- Ganjei-ye Bozorg
- Coordinates: 30°46′00″N 51°32′00″E﻿ / ﻿30.7667°N 51.5333°E
- Country: Iran
- Province: Kohgiluyeh and Boyer-Ahmad
- County: Boyer-Ahmad
- Bakhsh: Central
- Rural District: Sarrud-e Shomali
- Elevation: 1,980 m (6,500 ft)

Population (2021)
- • Total: 1,819
- Time zone: UTC+3:30 (IRST)

= Ganjehi-ye Seh Riz =

Ganjei-ye Bozorg (Persian: گنجه‌ئی, also known as Ganjei-ye Sariz and Ganjei-ye Seriz) is a village in Sarrud-e Shomali Rural District, in the Central District of Boyer-Ahmad County, Kohgiluyeh and Boyer-Ahmad Province, Iran. It is located approximately 10 kilometers from the city of Yasuj, on the slopes of the Dena Mountains.

== People ==
The inhabitants are ethnic Lurs and belong to the independent Ganjei tribe, which is considered one of the traditional clans of the Boyer-Ahmad confederation. They speak Luri with the distinct local Ganjei dialect.

== Tribe ==
The Ganjei tribe is one of the independent and long-established tribes within the Boyer-Ahmad region, with deep historical roots in this area.

== Geography and Climate ==
The village lies at an elevation of approximately 1,980 meters above sea level and experiences a cold mountainous climate.

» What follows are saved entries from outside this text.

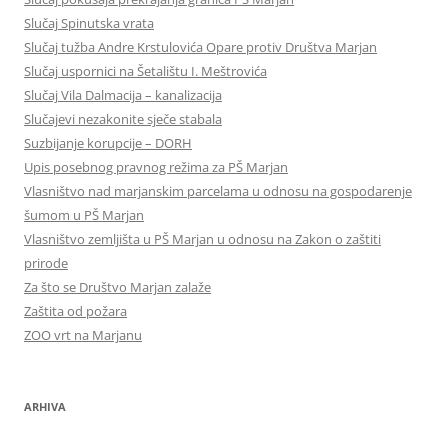
Slučaj Spinutska vrata
Slučaj tužba Andre Krstulovića Opare protiv Društva Marjan
Slučaj uspornici na Šetalištu I. Meštrovića
Slučaj Vila Dalmacija – kanalizacija
Slučajevi nezakonite sječe stabala
Suzbijanje korupcije – DORH
Upis posebnog pravnog režima za PŠ Marjan
Vlasništvo nad marjanskim parcelama u odnosu na gospodarenje
šumom u PŠ Marjan
Vlasništvo zemljišta u PŠ Marjan u odnosu na Zakon o zaštiti
prirode
Za što se Društvo Marjan zalaže
Zaštita od požara
ZOO vrt na Marjanu
ARHIVA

Summers are mild and winters are snowy. The area features oak, plane trees, hawthorn, and wild pistachio. Water resources include mountain springs and rivers originating from the Dena range.

== Social Structure ==
Historically, the village had a social structure divided into "Khajehs" (locally influential families) and "Rayats" (ordinary farmers and residents). This traditional hierarchy still subtly influences the community.

== Population ==
According to the 2021 Census of Iran, the village had a population of 1,819 people.

== Attractions ==
Tang-e Ganjei (Ganjei Gorge) is a well-known natural attraction near the village, located on the Yasuj–Sisakht road. It is a popular destination for nature lovers, with its dense trees, flowing springs, cold river, and scenic mountain views.